Княжна смотрела на него, не понимая его слов, но радуясь выражению сочувствующего страдания, которое было в его лице.
– И я столько примеров знаю, что рана осколком (в газетах сказано гранатой) бывает или смертельна сейчас же, или, напротив, очень легкая, – говорил Николай. – Надо надеяться на лучшее, и я уверен…
Княжна Марья перебила его.
– О, это было бы так ужа… – начала она и, не договорив от волнения, грациозным движением (как и все, что она делала при нем) наклонив голову и благодарно взглянув на него, пошла за теткой.

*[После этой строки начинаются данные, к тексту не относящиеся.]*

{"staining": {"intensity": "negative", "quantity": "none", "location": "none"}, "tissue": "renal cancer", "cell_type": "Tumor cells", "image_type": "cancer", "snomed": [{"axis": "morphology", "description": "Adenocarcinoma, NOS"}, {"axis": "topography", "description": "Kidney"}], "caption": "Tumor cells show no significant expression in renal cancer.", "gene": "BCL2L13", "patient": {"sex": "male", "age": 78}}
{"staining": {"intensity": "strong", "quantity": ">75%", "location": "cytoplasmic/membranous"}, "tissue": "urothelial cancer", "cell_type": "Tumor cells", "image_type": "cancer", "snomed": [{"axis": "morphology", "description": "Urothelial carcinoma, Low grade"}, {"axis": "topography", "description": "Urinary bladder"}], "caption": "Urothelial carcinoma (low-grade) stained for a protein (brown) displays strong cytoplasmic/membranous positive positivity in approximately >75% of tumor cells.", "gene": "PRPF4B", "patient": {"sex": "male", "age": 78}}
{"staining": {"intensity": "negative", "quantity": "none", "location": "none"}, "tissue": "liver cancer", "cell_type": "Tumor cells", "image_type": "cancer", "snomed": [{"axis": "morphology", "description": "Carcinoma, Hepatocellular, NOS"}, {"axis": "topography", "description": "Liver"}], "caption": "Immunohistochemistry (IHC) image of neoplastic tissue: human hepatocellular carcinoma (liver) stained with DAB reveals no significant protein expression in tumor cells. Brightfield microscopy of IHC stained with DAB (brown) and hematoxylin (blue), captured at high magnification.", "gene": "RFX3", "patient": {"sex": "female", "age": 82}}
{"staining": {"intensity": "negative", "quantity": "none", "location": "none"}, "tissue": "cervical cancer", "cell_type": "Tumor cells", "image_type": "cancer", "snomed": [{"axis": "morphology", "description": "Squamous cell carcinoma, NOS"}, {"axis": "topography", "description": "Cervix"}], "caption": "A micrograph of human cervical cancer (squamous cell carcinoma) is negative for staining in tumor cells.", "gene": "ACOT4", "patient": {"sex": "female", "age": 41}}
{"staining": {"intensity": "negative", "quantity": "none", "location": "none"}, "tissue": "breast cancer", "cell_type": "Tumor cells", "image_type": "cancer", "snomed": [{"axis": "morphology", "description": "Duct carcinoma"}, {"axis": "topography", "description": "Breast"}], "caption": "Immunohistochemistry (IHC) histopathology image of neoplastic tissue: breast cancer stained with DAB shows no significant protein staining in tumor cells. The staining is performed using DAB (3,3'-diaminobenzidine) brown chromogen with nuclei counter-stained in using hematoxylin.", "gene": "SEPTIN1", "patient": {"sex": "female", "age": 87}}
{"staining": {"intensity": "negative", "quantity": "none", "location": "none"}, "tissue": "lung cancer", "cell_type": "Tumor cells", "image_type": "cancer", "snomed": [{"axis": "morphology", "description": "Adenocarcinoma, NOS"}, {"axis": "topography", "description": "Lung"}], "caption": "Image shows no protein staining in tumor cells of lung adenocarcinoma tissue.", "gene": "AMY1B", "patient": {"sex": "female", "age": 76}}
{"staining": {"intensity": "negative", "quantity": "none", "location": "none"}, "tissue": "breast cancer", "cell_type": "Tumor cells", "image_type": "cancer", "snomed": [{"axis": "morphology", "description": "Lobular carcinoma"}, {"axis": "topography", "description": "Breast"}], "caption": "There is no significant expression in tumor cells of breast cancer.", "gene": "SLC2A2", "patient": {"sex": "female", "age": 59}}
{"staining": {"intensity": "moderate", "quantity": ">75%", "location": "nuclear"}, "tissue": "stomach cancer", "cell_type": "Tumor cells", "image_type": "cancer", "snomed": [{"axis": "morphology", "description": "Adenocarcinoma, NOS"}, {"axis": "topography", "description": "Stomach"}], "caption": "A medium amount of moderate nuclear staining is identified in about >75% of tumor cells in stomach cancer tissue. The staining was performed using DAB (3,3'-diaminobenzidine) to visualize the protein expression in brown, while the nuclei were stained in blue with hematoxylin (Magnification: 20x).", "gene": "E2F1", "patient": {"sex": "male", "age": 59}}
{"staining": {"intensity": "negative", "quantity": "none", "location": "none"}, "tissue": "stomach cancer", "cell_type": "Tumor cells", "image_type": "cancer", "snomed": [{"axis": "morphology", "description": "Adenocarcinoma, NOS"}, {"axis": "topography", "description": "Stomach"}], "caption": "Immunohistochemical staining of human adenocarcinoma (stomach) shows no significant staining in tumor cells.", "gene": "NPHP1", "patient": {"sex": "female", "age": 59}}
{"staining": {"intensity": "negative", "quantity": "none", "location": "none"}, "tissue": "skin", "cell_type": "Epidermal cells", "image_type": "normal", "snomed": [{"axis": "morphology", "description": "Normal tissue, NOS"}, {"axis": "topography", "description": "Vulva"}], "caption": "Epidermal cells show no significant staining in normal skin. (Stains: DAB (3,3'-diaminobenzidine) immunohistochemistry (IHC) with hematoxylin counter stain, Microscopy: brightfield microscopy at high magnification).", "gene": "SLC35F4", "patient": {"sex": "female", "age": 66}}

Вечером этого дня Николай никуда не поехал в гости и остался дома, с тем чтобы покончить некоторые счеты с продавцами лошадей. Когда он покончил дела, было уже поздно, чтобы ехать куда нибудь, но было еще рано, чтобы ложиться спать, и Николай долго один ходил взад и вперед по комнате, обдумывая свою жизнь, что с ним редко случалось.
Княжна Марья произвела на него приятное впечатление под Смоленском. То, что он встретил ее тогда в таких особенных условиях, и то, что именно на нее одно время его мать указывала ему как на богатую партию, сделали то, что он обратил на нее особенное внимание. В Воронеже, во время его посещения, впечатление это было не только приятное, но сильное. Николай был поражен той особенной, нравственной красотой, которую он в этот раз заметил в ней. Однако он собирался уезжать, и ему в голову не приходило пожалеть о том, что уезжая из Воронежа, он лишается случая видеть княжну. Но нынешняя встреча с княжной Марьей в церкви (Николай чувствовал это) засела ему глубже в сердце, чем он это предвидел, и глубже, чем он желал для своего спокойствия. Это бледное, тонкое, печальное лицо, этот лучистый взгляд, эти тихие, грациозные движения и главное – эта глубокая и нежная печаль, выражавшаяся во всех чертах ее, тревожили его и требовали его участия. В мужчинах Ростов терпеть не мог видеть выражение высшей, духовной жизни (оттого он не любил князя Андрея), он презрительно называл это философией, мечтательностью; но в княжне Марье, именно в этой печали, выказывавшей всю глубину этого чуждого для Николая духовного мира, он чувствовал неотразимую привлекательность.